Someone who isn’t committed won’t be able to succeed.
For example, in one case, Stepka said, someone was kicked out of the program for forging signatures on attendance slips from AA meetings.
He said the court has probation agents who have enough experience to spot when those slips have been forged. That person found themselves serving the rest of the maximum sentence they had originally faced, 93 days in jail.
A TEAM OF ADVISORS
The team of advisors meets each week to discuss everyone’s progress.
They talk about each case and decide whether someone should advance to another level, whether someone should graduate, or whether someone should receive an award. They also talk about whether someone should be sent to jail.
Mark Risk, who serves as the defense attorney advisor, said even though he is there to look out for the rights of the participants, he advocates jail for some when everything else has failed.
“All of the studies are showing a really short jail term is the most effective,” Risk said.
He said when he started working as an advisor to the court in 2010, of the roughly 15 participants, he had represented four or five of them in the past. He said he was pleased to see those people in the mental health court because he knew them well enough to know they would need special attention to succeed.

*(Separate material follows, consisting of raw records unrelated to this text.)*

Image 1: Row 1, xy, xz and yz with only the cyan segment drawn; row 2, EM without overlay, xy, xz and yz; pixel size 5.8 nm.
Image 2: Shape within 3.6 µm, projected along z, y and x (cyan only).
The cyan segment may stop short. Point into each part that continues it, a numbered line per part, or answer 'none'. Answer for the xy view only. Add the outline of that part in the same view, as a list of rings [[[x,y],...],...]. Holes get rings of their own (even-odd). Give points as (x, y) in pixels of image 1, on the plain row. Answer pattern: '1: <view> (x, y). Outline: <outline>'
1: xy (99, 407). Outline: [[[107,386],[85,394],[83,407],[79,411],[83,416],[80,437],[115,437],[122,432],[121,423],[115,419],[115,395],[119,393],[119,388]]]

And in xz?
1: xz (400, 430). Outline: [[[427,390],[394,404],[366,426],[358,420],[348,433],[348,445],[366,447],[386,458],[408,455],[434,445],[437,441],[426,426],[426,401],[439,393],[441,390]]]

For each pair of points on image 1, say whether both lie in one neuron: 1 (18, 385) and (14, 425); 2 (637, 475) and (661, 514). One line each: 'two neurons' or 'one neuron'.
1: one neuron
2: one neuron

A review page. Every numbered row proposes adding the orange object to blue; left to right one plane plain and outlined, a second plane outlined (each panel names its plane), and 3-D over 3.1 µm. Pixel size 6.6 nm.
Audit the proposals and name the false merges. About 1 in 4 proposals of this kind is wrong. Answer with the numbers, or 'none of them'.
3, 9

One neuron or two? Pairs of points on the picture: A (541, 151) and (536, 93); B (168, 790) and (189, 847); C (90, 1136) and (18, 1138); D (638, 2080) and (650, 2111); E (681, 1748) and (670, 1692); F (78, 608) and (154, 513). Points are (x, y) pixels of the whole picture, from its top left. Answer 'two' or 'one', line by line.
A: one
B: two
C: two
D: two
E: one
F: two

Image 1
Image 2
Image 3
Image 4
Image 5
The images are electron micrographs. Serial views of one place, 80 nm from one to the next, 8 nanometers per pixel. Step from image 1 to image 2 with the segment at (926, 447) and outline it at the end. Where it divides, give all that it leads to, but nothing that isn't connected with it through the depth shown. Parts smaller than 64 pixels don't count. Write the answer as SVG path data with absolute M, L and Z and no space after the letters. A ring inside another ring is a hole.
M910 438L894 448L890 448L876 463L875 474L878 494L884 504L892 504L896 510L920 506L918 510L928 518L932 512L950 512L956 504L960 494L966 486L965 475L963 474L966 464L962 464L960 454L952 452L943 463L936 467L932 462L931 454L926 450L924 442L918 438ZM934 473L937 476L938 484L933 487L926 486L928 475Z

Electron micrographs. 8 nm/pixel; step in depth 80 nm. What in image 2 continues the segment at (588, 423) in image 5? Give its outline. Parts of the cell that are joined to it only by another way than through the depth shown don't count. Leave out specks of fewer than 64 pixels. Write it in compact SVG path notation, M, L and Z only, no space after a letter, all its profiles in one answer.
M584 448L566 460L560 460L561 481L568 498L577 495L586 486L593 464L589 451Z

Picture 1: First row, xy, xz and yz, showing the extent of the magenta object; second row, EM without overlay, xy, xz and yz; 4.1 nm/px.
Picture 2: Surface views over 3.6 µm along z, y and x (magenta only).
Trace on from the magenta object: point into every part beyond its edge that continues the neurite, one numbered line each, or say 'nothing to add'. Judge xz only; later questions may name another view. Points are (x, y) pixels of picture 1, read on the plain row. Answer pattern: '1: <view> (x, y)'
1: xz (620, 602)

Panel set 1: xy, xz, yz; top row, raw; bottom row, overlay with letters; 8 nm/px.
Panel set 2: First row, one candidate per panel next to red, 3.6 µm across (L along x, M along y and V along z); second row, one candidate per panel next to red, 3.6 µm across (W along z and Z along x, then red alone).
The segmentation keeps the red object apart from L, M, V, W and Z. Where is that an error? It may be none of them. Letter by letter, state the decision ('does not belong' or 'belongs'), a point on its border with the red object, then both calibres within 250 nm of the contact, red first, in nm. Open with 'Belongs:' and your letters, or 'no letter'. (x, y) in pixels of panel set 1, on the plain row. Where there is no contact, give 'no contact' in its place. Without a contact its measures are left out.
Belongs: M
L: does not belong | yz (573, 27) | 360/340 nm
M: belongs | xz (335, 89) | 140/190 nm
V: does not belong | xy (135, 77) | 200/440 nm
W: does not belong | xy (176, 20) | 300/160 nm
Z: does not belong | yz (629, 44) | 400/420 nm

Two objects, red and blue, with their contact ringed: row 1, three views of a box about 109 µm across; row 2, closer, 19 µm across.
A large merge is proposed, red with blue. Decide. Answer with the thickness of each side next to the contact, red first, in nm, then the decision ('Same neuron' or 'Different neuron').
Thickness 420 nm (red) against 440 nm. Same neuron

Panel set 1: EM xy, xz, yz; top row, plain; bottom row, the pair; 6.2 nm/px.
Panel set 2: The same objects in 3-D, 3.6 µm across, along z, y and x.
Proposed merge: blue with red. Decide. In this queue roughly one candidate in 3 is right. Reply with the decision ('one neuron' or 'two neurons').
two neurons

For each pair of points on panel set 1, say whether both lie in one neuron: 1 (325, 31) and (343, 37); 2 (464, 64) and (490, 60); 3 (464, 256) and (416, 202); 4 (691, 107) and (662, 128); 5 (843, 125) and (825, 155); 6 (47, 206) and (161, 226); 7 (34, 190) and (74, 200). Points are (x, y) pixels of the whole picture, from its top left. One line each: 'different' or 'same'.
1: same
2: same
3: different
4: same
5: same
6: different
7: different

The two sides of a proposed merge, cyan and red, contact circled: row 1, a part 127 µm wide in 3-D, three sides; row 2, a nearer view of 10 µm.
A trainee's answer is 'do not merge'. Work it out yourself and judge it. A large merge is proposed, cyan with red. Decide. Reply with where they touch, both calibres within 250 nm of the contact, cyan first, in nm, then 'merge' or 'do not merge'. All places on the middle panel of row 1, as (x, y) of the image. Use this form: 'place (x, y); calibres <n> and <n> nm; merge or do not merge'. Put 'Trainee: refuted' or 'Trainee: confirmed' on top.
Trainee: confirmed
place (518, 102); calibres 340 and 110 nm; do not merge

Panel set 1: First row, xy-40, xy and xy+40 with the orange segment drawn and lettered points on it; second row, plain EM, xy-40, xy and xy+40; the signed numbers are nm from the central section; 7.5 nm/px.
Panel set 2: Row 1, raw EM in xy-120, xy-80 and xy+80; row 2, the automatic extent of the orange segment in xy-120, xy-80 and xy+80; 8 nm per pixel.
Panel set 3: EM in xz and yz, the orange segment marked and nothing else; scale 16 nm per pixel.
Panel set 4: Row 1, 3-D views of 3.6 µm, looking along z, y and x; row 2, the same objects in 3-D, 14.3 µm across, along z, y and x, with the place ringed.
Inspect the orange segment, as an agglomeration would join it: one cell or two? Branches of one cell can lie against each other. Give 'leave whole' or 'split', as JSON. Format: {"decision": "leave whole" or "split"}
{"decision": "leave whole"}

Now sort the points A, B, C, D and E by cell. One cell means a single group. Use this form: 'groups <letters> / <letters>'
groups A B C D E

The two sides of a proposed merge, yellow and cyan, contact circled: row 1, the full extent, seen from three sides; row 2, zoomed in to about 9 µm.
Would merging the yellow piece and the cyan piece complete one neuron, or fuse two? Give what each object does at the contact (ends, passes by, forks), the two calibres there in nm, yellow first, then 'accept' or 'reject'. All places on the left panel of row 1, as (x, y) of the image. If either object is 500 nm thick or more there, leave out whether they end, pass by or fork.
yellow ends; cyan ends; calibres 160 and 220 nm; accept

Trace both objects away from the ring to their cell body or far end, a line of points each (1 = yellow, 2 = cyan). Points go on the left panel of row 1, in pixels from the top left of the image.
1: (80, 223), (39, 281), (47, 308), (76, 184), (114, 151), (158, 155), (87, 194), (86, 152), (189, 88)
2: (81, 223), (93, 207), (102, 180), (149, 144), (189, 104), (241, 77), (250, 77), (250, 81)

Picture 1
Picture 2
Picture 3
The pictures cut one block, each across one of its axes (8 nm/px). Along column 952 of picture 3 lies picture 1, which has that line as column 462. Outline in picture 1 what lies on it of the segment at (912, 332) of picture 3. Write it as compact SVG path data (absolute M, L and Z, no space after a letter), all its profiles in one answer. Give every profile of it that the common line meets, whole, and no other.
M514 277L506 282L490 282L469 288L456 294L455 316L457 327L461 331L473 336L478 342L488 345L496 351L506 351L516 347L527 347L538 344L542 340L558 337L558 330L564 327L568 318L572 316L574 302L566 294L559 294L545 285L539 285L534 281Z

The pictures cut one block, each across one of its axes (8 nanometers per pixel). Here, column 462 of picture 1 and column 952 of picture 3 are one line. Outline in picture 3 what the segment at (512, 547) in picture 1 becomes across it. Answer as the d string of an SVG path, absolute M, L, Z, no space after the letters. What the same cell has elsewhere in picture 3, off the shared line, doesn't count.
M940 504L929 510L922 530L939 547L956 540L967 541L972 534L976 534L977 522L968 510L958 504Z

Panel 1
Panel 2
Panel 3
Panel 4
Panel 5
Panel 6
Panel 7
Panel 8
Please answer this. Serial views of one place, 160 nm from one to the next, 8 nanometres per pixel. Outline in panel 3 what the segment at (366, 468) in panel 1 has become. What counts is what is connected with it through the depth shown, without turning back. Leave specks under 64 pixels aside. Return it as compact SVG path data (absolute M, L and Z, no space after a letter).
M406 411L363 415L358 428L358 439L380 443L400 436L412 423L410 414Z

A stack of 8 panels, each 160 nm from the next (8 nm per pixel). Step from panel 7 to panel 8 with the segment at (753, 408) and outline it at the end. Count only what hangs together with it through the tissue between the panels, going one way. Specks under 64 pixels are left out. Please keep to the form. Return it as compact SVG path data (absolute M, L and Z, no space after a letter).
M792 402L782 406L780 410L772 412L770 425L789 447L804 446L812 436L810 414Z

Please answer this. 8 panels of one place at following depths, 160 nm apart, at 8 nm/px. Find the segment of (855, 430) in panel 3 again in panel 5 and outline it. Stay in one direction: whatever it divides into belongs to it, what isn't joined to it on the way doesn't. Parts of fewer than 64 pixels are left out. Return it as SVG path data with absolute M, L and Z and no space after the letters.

“When I was working with them before, I knew that they would not make it on regular probation,” Risk said.
It’s been even more gratifying, he said, to watch people finish the program and become productive members of society. He has watched some participants, for whom the jail used to have a revolving door, go on to get jobs, get homes and settle into the community as regular people.
ON THE BRINK OF JAIL
Some are still tough cases. Over a series of recent Wednesday hearings, that 18-year-old shoplifter found herself in deeper and deeper trouble.
First, there was a problem with her paperwork. She didn’t have the signed sheets to prove she attended AA when she was supposed to have them.
Stepka warned her she needed to do what was expected of her, and he told her: “you had a bit of a rough start, but we’ve worked our way through that.”
He assigned her an essay about the importance of finishing assignments.
The next week, Stepka learned she had turned in that essay late.
But that wasn’t the worst of it. She had also been found in a car on the way to school with others who were smoking marijuana. She said she didn’t smoke and Stepka warned her that her drug test better come back clean.
At the next hearing, Stepka said her test had come back with levels that indicated she may have attempted to mask a positive result by drinking lots of water before the test. She was also still failing to get AA sheets in to probation.
‘A CONTINUING SAGA’
In the 18-year-old’s case, the advisors had decided a week earlier that jail might have been appropriate after she was found in the car with the pot smokers.
Stepka decided to give her one more chance.
But when she showed up the next week and was still making excuses, the judge decided her chances were done, at least for the moment.
“Unfortunately, during the months that you’ve been with us this has essentially been a continuing saga,” Stepka told the teenager.
Stepka sent her to jail for two weekends and told her she was only barely staying in the mental health court program. She gasped and cried a bit.
“While you’re there, please think about whether you want to be in the program or not,” Stepka told her.